But this has been anything but a classic case. I have written in previous columns that there are hard cases and easy cases. An easy case is where there is a lot of damage to the vehicles involved and the evidence of injury is more than just the injured victim saying she hurts.
This was a hard case. There was less than $600 damage to the rear bumper of my client’s vehicle, and no damage to the front bumper of the offending vehicle. There were two others in the vehicle with my client.
Neither of them had as much as a stiff neck as a result of the collision.
My client’s work as a store supervisor was not impacted to any significant degree. She continued to participate in her main recreational interest, softball, though less aggressively. But she did suffer very real pain and discomfort, though, due to the negligent driving of another motorist.

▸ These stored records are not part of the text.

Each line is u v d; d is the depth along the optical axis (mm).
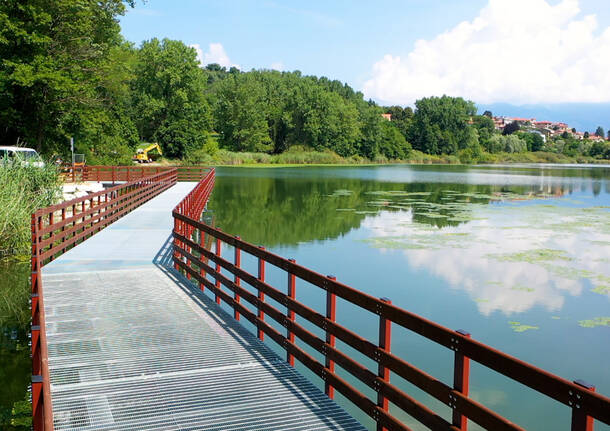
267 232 24609
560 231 24500
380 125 123500
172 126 80188
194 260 10000
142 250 12695
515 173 82250
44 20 30828
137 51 80500
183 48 81875
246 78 109000
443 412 8102
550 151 162375
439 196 41344
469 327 11773
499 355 3178
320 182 55094
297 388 5398
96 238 14406
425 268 17172
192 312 7930
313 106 110062
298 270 6008
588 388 2613
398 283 15375
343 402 8555
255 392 5285
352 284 15297
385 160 123312
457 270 16891
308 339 5723
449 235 23375
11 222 14242
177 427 4578
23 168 16953
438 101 146125
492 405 8344
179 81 80125
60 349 6398
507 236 23094
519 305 13391
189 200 15195
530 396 8672
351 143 116688
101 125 42062
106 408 4922
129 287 9305
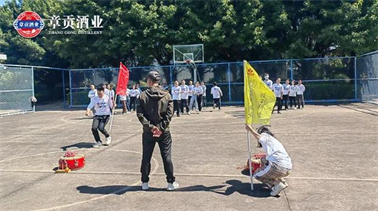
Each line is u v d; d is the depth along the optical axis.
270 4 22.81
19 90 21.80
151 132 5.63
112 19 24.12
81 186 6.06
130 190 5.77
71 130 13.26
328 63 22.62
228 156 7.93
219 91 20.08
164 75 24.25
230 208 4.85
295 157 7.59
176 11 23.64
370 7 20.77
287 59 22.75
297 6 23.47
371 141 9.07
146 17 22.78
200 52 22.53
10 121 17.34
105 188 5.91
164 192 5.61
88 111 9.49
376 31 20.36
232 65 23.56
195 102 19.50
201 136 10.80
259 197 5.25
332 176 6.15
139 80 24.44
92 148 9.45
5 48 33.12
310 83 22.80
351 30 21.09
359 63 21.92
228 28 22.47
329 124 12.39
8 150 9.62
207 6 22.77
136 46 23.86
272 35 24.36
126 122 15.21
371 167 6.64
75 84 25.61
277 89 17.14
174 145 9.45
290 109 18.84
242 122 13.96
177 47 22.59
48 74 35.06
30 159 8.38
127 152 8.77
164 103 5.63
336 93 22.47
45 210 5.00
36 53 32.88
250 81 5.75
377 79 19.12
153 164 7.41
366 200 4.98
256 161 6.37
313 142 9.21
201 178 6.29
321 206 4.82
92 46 24.58
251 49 24.59
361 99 21.92
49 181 6.43
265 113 5.75
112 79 25.06
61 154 8.82
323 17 22.08
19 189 6.00
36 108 26.52
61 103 33.81
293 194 5.32
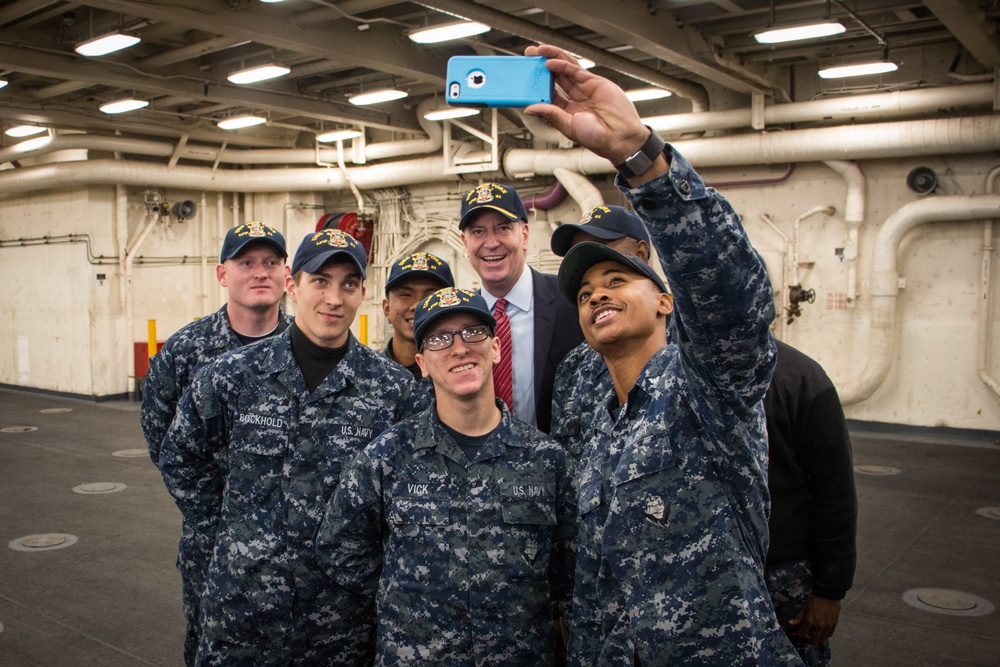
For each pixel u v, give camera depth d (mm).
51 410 10898
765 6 6730
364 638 2332
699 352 1370
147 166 11336
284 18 6715
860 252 8781
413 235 11727
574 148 9688
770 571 2191
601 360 2215
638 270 1669
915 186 8328
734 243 1263
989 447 7973
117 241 11844
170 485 2512
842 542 2111
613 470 1664
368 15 7176
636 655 1576
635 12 6441
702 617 1470
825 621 2143
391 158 11789
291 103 9359
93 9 7105
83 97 10055
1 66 7137
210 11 6168
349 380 2398
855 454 7719
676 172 1244
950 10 5957
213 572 2307
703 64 7449
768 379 1415
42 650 3725
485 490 2062
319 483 2328
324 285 2363
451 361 2061
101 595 4383
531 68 1291
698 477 1519
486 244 2553
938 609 4102
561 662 2334
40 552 5090
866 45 8023
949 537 5230
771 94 8734
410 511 2061
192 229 12578
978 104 7781
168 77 8180
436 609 2002
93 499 6336
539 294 2639
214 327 3055
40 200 12297
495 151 10023
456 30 6512
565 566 2129
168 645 3779
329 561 2135
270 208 12578
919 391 8664
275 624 2246
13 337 12969
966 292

The pain and discomfort is likely to last the rest of her life. How can that be? How could she have suffered a permanent injury when the other two people in the vehicle with her suffered no injury whatsoever? How could she have been injured as a result of a collision that resulted in so little damage to the vehicles?

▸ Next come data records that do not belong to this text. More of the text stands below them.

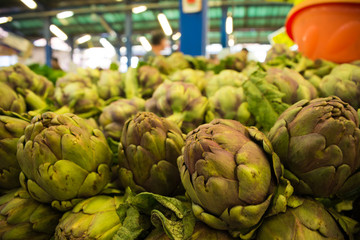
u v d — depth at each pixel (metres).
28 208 1.08
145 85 1.83
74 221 0.98
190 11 3.48
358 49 1.84
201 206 0.83
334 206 1.08
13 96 1.46
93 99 1.75
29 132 0.99
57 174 0.96
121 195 1.13
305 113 0.87
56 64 4.99
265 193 0.81
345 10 1.78
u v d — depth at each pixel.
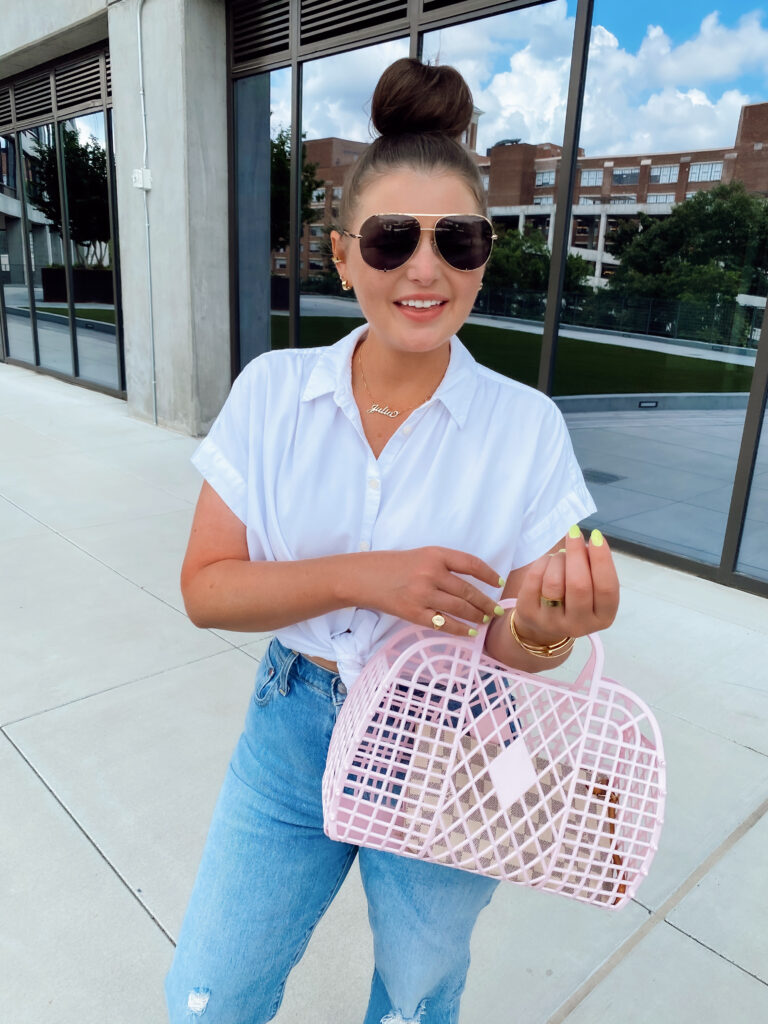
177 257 6.72
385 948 1.06
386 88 0.95
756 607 3.85
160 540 4.50
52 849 2.16
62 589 3.82
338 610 1.03
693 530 4.28
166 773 2.49
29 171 9.45
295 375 1.06
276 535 1.06
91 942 1.88
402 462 1.02
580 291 4.47
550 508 1.06
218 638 3.39
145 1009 1.72
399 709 0.99
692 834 2.28
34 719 2.75
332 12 5.48
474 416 1.03
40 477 5.64
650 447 4.36
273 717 1.11
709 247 3.88
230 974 1.04
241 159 6.54
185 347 6.88
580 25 4.09
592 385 4.54
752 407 3.83
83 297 8.98
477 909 1.07
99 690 2.95
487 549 1.05
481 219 0.92
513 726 0.95
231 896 1.06
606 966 1.86
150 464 6.07
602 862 0.88
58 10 7.42
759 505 3.96
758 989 1.81
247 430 1.07
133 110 6.82
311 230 6.09
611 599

It was as a result of that kind of skepticism that settled the case. The risk of a jury not believing my client was too great. How I wish that our court system would allow me to simply hook my client up to a lie detector machine.
No two people are the same. Even though most people may not be injured in a relatively minor incident, some definitely are. And that minority of our population is being actively discriminated against.

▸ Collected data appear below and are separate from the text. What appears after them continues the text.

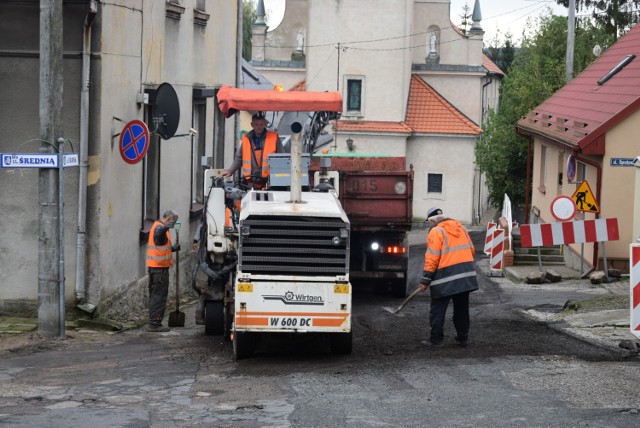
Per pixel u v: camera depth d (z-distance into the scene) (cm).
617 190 2445
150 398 999
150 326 1514
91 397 1004
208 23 2269
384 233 1970
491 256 2564
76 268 1489
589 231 2266
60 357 1253
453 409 934
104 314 1524
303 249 1177
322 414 920
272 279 1175
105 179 1512
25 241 1515
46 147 1359
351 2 5072
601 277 2264
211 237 1372
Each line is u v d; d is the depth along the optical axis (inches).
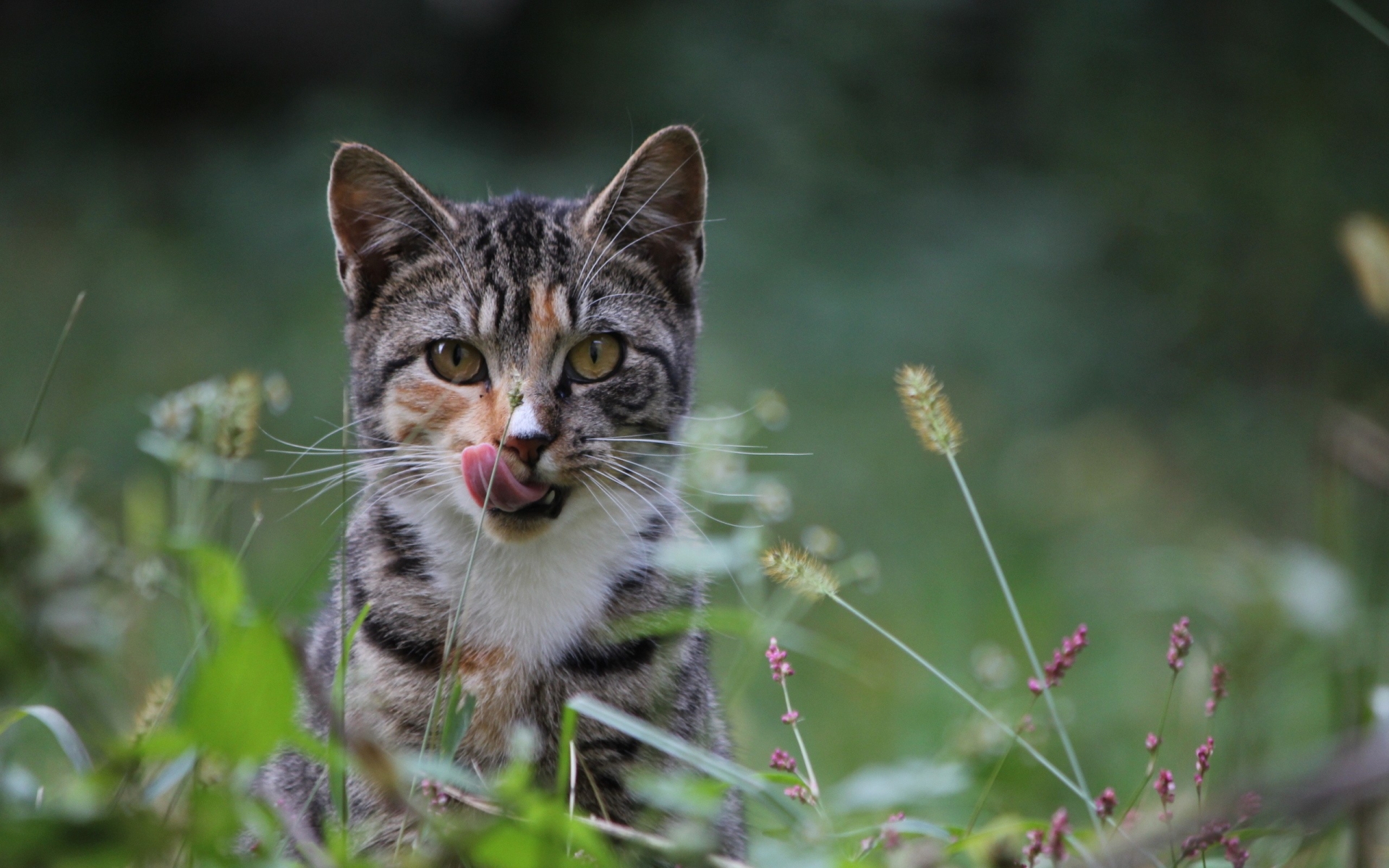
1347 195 614.9
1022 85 680.4
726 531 296.8
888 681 308.8
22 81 709.9
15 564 115.8
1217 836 129.5
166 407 195.3
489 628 177.9
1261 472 518.6
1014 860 129.6
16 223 628.7
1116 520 451.5
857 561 232.8
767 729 287.1
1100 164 654.5
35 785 138.6
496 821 112.8
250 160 653.9
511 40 737.6
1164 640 344.2
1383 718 142.5
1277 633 193.9
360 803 157.2
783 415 241.1
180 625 279.7
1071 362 574.2
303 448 193.5
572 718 127.9
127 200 650.8
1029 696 249.6
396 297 197.2
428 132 673.6
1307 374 597.9
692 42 663.1
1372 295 165.5
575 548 185.5
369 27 743.7
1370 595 183.6
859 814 197.8
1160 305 617.0
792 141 627.2
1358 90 637.9
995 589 373.1
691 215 210.2
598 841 107.8
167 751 100.7
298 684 176.7
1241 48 657.6
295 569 335.3
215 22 730.8
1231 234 630.5
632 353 196.9
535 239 195.9
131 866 102.0
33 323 530.3
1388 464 166.7
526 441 179.8
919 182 640.4
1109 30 669.3
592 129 700.0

ICBC applied its “low velocity impact” policy and denied the claim outright. It wasn’t until almost two years, after I took on the case that it made its first offer, $10,000. I was told at that time that I shouldn’t expect any more to be offered.
Nine months later the offer doubled, with the emphatic indication that it was really the final offer. Finally, as the trial loomed, another “final” offer was made, this time more than doubling the second offer. The final settlement was for $41,000 plus costs of $15,000.
Why are victims of minor collisions discriminated against by insurance companies? Because it works. How many lawyers would take a case that will take years of work with no guarantee of any fees being paid?
If an injured victim cannot find a lawyer, what choices does he or she have? Some personal injury lawyers are driven more by a sense of justice than by their own (financial) bottom lines.
Don’t stand for a discriminatory insurance company policy. Look around. You will find a personal injury lawyer who will turn the tables on the company and hold its feet to the fire.